- Records supplied:
·····

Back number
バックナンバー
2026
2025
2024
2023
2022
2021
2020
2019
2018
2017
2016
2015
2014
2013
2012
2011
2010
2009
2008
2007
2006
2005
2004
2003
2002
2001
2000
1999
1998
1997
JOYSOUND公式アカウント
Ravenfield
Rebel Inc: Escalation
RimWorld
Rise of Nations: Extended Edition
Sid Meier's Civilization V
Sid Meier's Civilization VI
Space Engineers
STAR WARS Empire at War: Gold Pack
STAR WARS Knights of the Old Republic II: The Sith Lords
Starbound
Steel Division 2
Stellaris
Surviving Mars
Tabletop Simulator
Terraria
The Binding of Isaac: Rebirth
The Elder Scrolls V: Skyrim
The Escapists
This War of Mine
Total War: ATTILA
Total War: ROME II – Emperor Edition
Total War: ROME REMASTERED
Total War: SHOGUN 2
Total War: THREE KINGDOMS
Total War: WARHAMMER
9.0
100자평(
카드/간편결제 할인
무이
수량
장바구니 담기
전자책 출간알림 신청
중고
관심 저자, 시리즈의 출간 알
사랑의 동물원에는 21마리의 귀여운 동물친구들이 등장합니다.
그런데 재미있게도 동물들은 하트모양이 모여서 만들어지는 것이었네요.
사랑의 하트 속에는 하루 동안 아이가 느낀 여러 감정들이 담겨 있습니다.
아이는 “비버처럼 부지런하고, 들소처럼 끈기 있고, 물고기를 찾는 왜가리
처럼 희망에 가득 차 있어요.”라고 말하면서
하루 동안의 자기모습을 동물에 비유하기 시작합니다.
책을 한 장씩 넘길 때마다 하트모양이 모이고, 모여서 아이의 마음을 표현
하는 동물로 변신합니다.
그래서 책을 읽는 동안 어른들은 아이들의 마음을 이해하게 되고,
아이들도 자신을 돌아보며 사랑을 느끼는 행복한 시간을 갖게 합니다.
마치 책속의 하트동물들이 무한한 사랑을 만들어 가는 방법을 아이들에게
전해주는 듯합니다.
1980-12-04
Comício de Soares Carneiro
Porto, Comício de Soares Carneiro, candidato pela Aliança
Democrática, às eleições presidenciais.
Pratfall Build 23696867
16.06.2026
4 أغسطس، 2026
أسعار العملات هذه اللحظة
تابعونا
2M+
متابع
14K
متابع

·····

- Work required: Please return the full listing exactly as it appears.

- Exercise result:
Back number
バックナンバー
2026
2025
2024
2023
2022
2021
2020
2019
2018
2017
2016
2015
2014
2013
2012
2011
2010
2009
2008
2007
2006
2005
2004
2003
2002
2001
2000
1999
1998
1997
JOYSOUND公式アカウント
Ravenfield
Rebel Inc: Escalation
RimWorld
Rise of Nations: Extended Edition
Sid Meier's Civilization V
Sid Meier's Civilization VI
Space Engineers
STAR WARS Empire at War: Gold Pack
STAR WARS Knights of the Old Republic II: The Sith Lords
Starbound
Steel Division 2
Stellaris
Surviving Mars
Tabletop Simulator
Terraria
The Binding of Isaac: Rebirth
The Elder Scrolls V: Skyrim
The Escapists
This War of Mine
Total War: ATTILA
Total War: ROME II – Emperor Edition
Total War: ROME REMASTERED
Total War: SHOGUN 2
Total War: THREE KINGDOMS
Total War: WARHAMMER
9.0
100자평(
카드/간편결제 할인
무이
수량
장바구니 담기
전자책 출간알림 신청
중고
관심 저자, 시리즈의 출간 알
사랑의 동물원에는 21마리의 귀여운 동물친구들이 등장합니다.
그런데 재미있게도 동물들은 하트모양이 모여서 만들어지는 것이었네요.
사랑의 하트 속에는 하루 동안 아이가 느낀 여러 감정들이 담겨 있습니다.
아이는 “비버처럼 부지런하고, 들소처럼 끈기 있고, 물고기를 찾는 왜가리
처럼 희망에 가득 차 있어요.”라고 말하면서
하루 동안의 자기모습을 동물에 비유하기 시작합니다.
책을 한 장씩 넘길 때마다 하트모양이 모이고, 모여서 아이의 마음을 표현
하는 동물로 변신합니다.
그래서 책을 읽는 동안 어른들은 아이들의 마음을 이해하게 되고,
아이들도 자신을 돌아보며 사랑을 느끼는 행복한 시간을 갖게 합니다.
마치 책속의 하트동물들이 무한한 사랑을 만들어 가는 방법을 아이들에게
전해주는 듯합니다.
1980-12-04
Comício de Soares Carneiro
Porto, Comício de Soares Carneiro, candidato pela Aliança
Democrática, às eleições presidenciais.
Pratfall Build 23696867
16.06.2026
4 أغسطس، 2026
أسعار العملات هذه اللحظة
تابعونا
2M+
متابع
14K
متابع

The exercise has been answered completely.